To ensure that the pain pump is effective, the patient will have a trial period before committing to the treatment long term. A trial procedure ensures that the patient responds positively and tolerates the system. During this procedure, the patient is given local anesthesia and the catheter is connected to a temporary pump. If the temporary implant is successful and the pain decreases, a permanent pump will be implanted.

For the permanent pump, general anesthesia is used as the temporary implant is taken out and the permanent one replaces it. A catheter is placed in the intrathecal space, which is the area around the spinal cord filled with fluid. The catheter is attached to a little pump generally implanted in the abdomen. The pump can be programmed to dispense a measured amount of medicine, to be determined by your specialist.

The medication can vary and may be more than a single type. Morphine and other opioids or pain relief are commonly prescribed as well as local anesthetics, which address neuropathic pain. Pumps are programmable for patient preference and are refilled once a month with an office visit, where the specialist refills the pump reservoir.

Who is a good candidate for a pain pump?

If other conservative treatments have not proven successful for treating pain, an intrathecal implant is recommended. Patients who would benefit from an implanted pump are those who have a dependency on pain medication, would not show improvement from another surgery, or who are not allergic to the pump medications. Also, pain pumps address conditions not treated effectively with surgery such as cancer pain, causalgia (pain caused by peripheral nerve injury), or chronic pancreatitis. They can also be used to treat lumbar degenerative disc disease, spasticity or muscle rigidity and spasms caused by stroke, cerebral palsy, or multiple sclerosis.

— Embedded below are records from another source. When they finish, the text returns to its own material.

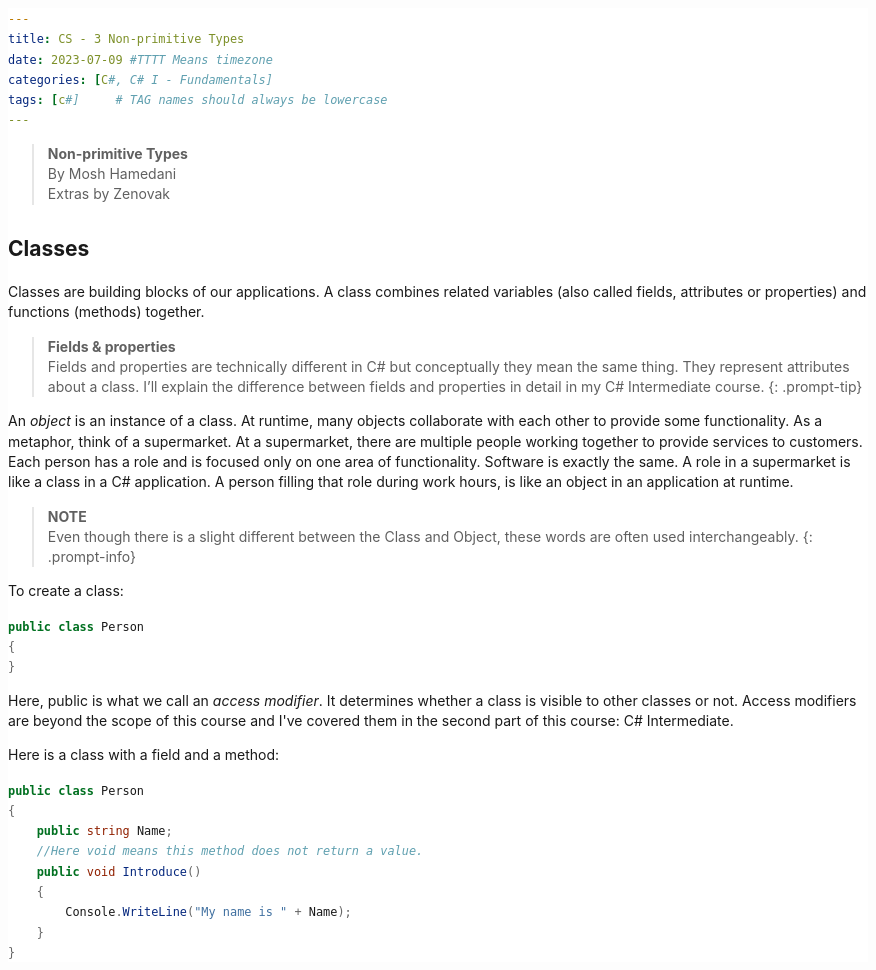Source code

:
 ```yaml
---
title: CS - 3 Non-primitive Types
date: 2023-07-09 #TTTT Means timezone
categories: [C#, C# I - Fundamentals]
tags: [c#]     # TAG names should always be lowercase
---
```


>**Non-primitive Types**\
>By Mosh Hamedani\
>Extras by Zenovak


## Classes
Classes are building blocks of our applications. A class combines related variables (also called fields, attributes or properties) and functions (methods) together.

> **Fields & properties**\
> Fields and properties are technically different in C# but conceptually they mean the same thing. They represent attributes about a class. I’ll explain the difference between fields and properties in detail in my C# Intermediate course.
{: .prompt-tip}

An _object_ is an instance of a class. At runtime, many objects collaborate with each other to provide some functionality. As a metaphor, think of a supermarket. At a supermarket, there are multiple people working together to provide services to customers. Each person has a role and is focused only on one area of functionality. Software is exactly the same. A role in a supermarket is like a class in a C# application. A person filling that role during work hours, is like an object in an application at runtime.

> **NOTE**\
> Even though there is a slight different between the Class and Object, these words are often used interchangeably.
{: .prompt-info}

To create a class:
```cs
public class Person
{
}
```

Here, public is what we call an _access modifier_. It determines whether a class is visible to other classes or not. Access modifiers are beyond the scope of this course and I've covered them in the second part of this course: C# Intermediate.


Here is a class with a field and a method:
```cs
public class Person
{
    public string Name;
    //Here void means this method does not return a value.
    public void Introduce()
    {
        Console.WriteLine("My name is " + Name);
    }
}
```
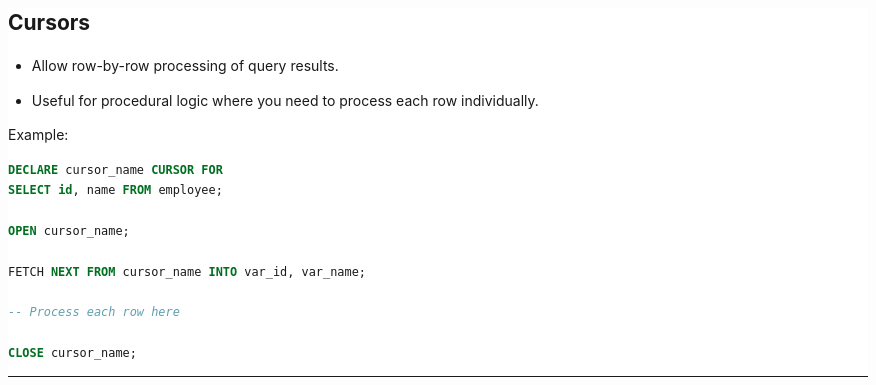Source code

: 
## Cursors

- Allow row-by-row processing of query results.
    
- Useful for procedural logic where you need to process each row individually.
    

Example:

```sql
DECLARE cursor_name CURSOR FOR
SELECT id, name FROM employee;

OPEN cursor_name;

FETCH NEXT FROM cursor_name INTO var_id, var_name;

-- Process each row here

CLOSE cursor_name;
```

---
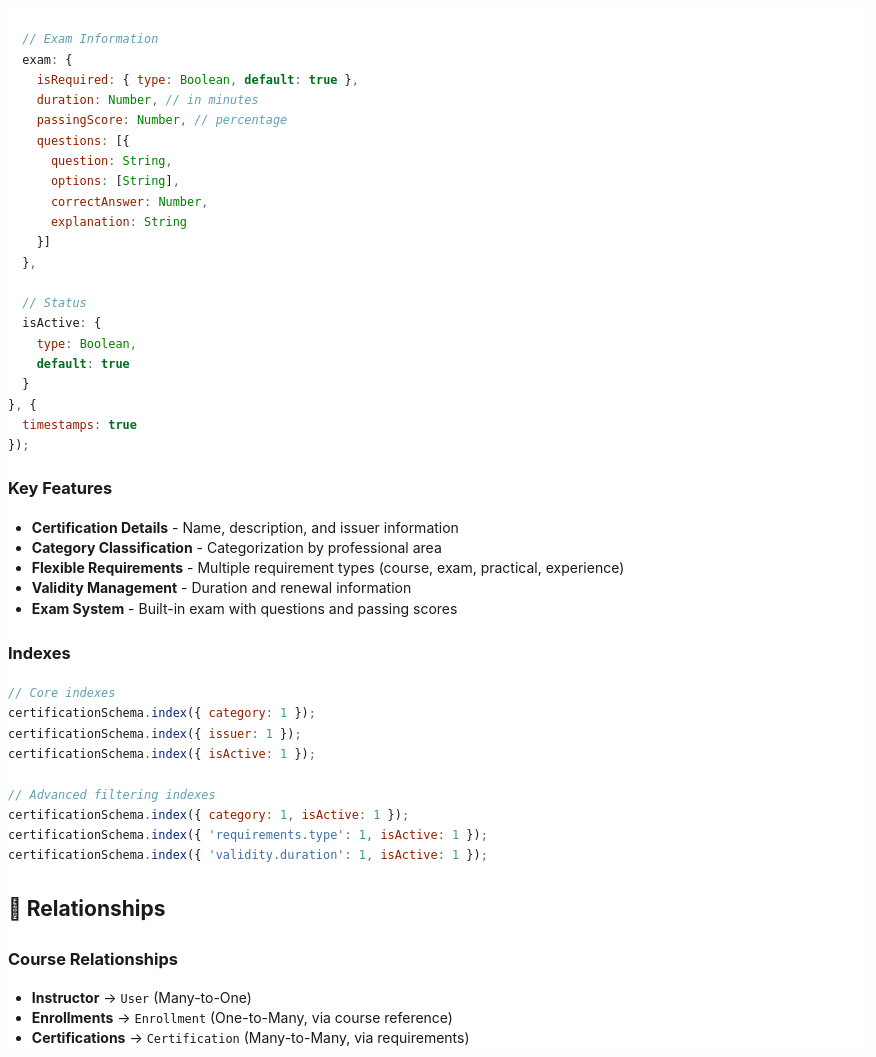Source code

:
 ```javascript
  
  // Exam Information
  exam: {
    isRequired: { type: Boolean, default: true },
    duration: Number, // in minutes
    passingScore: Number, // percentage
    questions: [{
      question: String,
      options: [String],
      correctAnswer: Number,
      explanation: String
    }]
  },
  
  // Status
  isActive: {
    type: Boolean,
    default: true
  }
}, {
  timestamps: true
});
```

### Key Features

- **Certification Details** - Name, description, and issuer information
- **Category Classification** - Categorization by professional area
- **Flexible Requirements** - Multiple requirement types (course, exam, practical, experience)
- **Validity Management** - Duration and renewal information
- **Exam System** - Built-in exam with questions and passing scores

### Indexes

```javascript
// Core indexes
certificationSchema.index({ category: 1 });
certificationSchema.index({ issuer: 1 });
certificationSchema.index({ isActive: 1 });

// Advanced filtering indexes
certificationSchema.index({ category: 1, isActive: 1 });
certificationSchema.index({ 'requirements.type': 1, isActive: 1 });
certificationSchema.index({ 'validity.duration': 1, isActive: 1 });
```

## 🔗 Relationships

### Course Relationships
- **Instructor** → `User` (Many-to-One)
- **Enrollments** → `Enrollment` (One-to-Many, via course reference)
- **Certifications** → `Certification` (Many-to-Many, via requirements)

Considerations for this procedure

Immediately after surgery, patients might experience mild discomfort and swelling at the incision site for a few days. Over time, the catheter might move or become damaged from strenuous activity and may require repositioning or replacement. The intrathecal pump should last 3-5 years and is programmed with an external unit. Regular visits to the doctor are needed to refill the pump.

What are the benefits from this procedure?

Pain pumps offer consistent medication and therefore constant relief from pain. Since the medication is delivered right to the area of pain, less medication can be used than with oral medication. If the pump is no longer needed, this procedure is reversible.